At Tuesday, June 19, 2012 10:50:00 PM,  Phil Birnbaum said...

How would I, personally, describe the results?

My rule is: if you find something noteworthy, but it's not statistically significant, your experiment is too small. This is a case of that. So that would be my first observation.

But, I'd still say it looks like both videos worked. Even though the individual videos are not significant, they both went in the expected direction, and, combined, the difference was significant.

At Wednesday, June 20, 2012 8:49:00 AM,  Millsy said...

Phil,

I really like the two treatments example. In some of my work, I want to test the equality of two coefficients in a regression. One is statistically significant and different from zero, the other is *sometimes* statistically significantly different from zero.

This is a pretty straight forward test (it's pretty close to a t-test), but I fear that trying to find it for those not particularly familiar with the basics statistics have nowhere to find this information.

I have a qualm with your comment, as I think using the rule, "if you find something noteworthy, but it's not statistically significant, your experiment is too small," gets us into the habit of increasing sample size until we find what we are looking for (or, if our result is significant, simply assuming we had a large enough sample size for sufficient power of our test).

This happens all the time in science. In a lot of cases, you're right (especially when you have some prior idea of what *should* be happening).

At Wednesday, June 20, 2012 11:22:00 AM,  Alex said...

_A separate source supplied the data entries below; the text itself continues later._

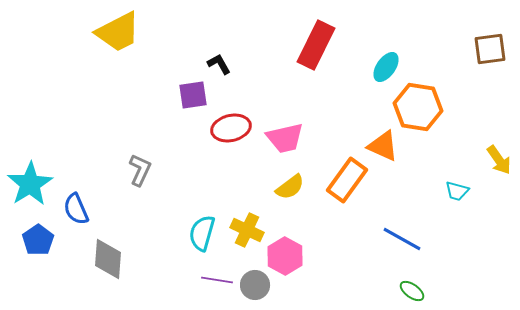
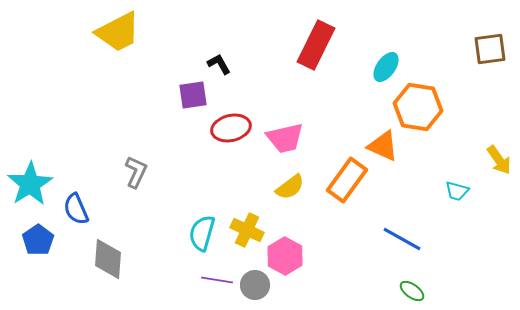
gray L-shape: moved 4 px left, 2 px down
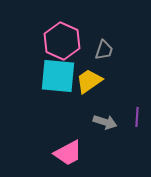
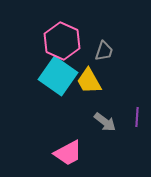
gray trapezoid: moved 1 px down
cyan square: rotated 30 degrees clockwise
yellow trapezoid: rotated 84 degrees counterclockwise
gray arrow: rotated 20 degrees clockwise
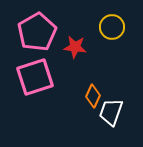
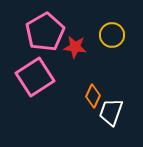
yellow circle: moved 8 px down
pink pentagon: moved 8 px right
pink square: rotated 15 degrees counterclockwise
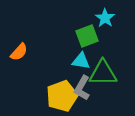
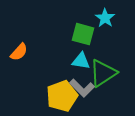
green square: moved 4 px left, 2 px up; rotated 35 degrees clockwise
green triangle: rotated 32 degrees counterclockwise
gray L-shape: rotated 75 degrees counterclockwise
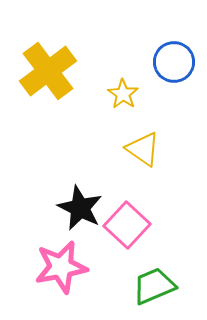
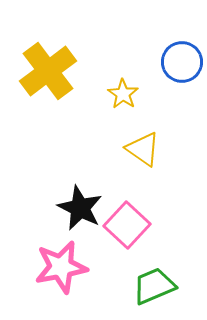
blue circle: moved 8 px right
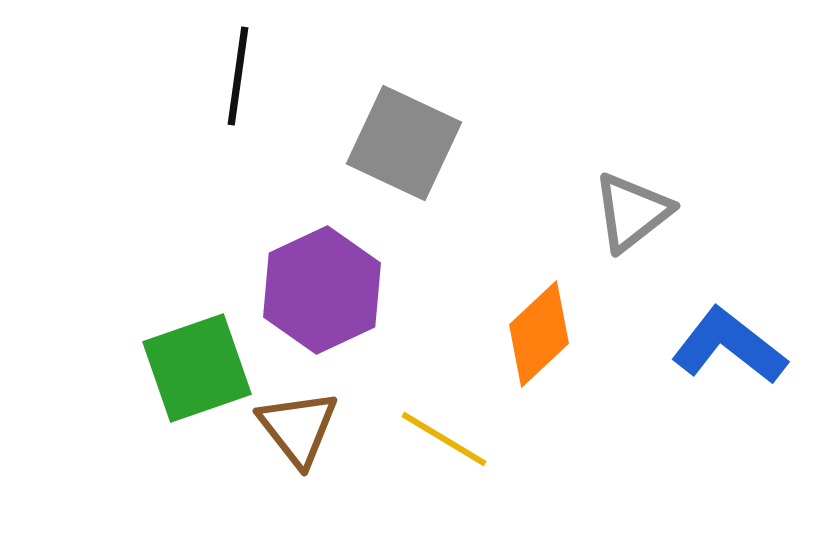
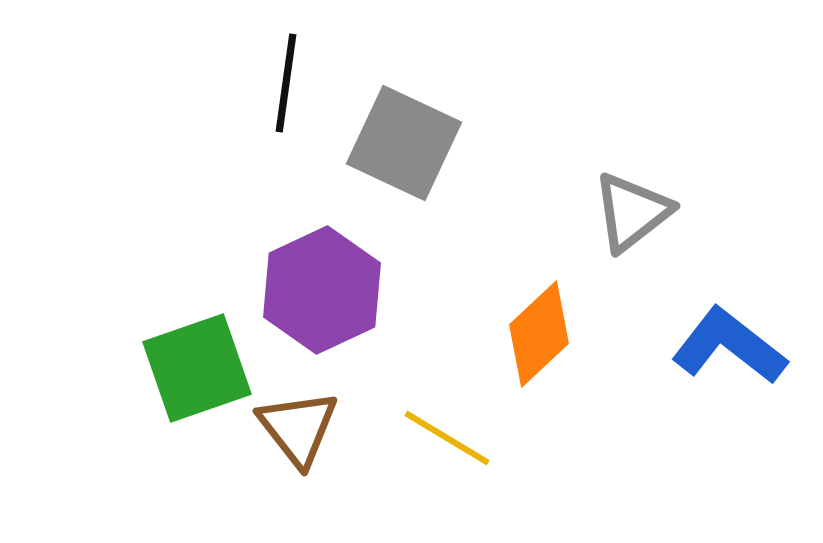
black line: moved 48 px right, 7 px down
yellow line: moved 3 px right, 1 px up
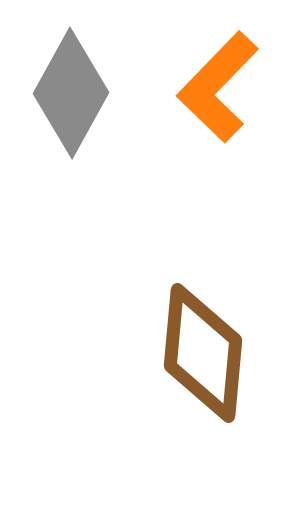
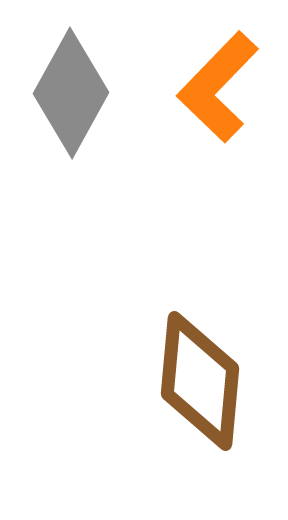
brown diamond: moved 3 px left, 28 px down
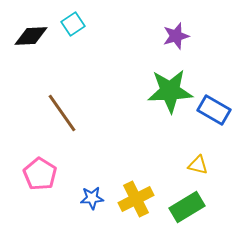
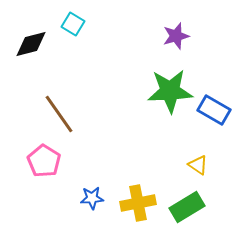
cyan square: rotated 25 degrees counterclockwise
black diamond: moved 8 px down; rotated 12 degrees counterclockwise
brown line: moved 3 px left, 1 px down
yellow triangle: rotated 20 degrees clockwise
pink pentagon: moved 4 px right, 13 px up
yellow cross: moved 2 px right, 4 px down; rotated 16 degrees clockwise
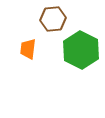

I think it's interesting that you immediately assumed the experiment was too small, given that I didn't say how many people were in the experiment. If it so happened that they tested 1000 people, is it worth claiming that the videos changed people's mood if you need to run that many people to tell?

As it turns out, it probably was a sample size issue. We didn't run a lot of people since it was for a class. That being said, I think there are still interesting issues. The tests for change from baseline are probably more powerful because they were within-subject tests; the test for happy versus sad is between-subject. That might make you lean toward the null finding being more accurate.

All in all, I think the best you could really say is that the videos were somewhat effective, or probably effective.

At Wednesday, June 20, 2012 11:48:00 AM,  Phil Birnbaum said...

Alex,

The experiment is too small because, apparently, you got a result that was significant to you in the psychological sense, but not in the statistical sense.

If you tested 1000 people, then, yes, the actual result would have been a very small change in mood. If you're still interested in whether that's real, you need more data.

But, if the mood changed by 0.00001 mood units (p=.12), then it's so close to zero that who cares? In that case, even if you had a big enough sample to have that be statistically significant, the 0.00001 still wouldn't do much for you.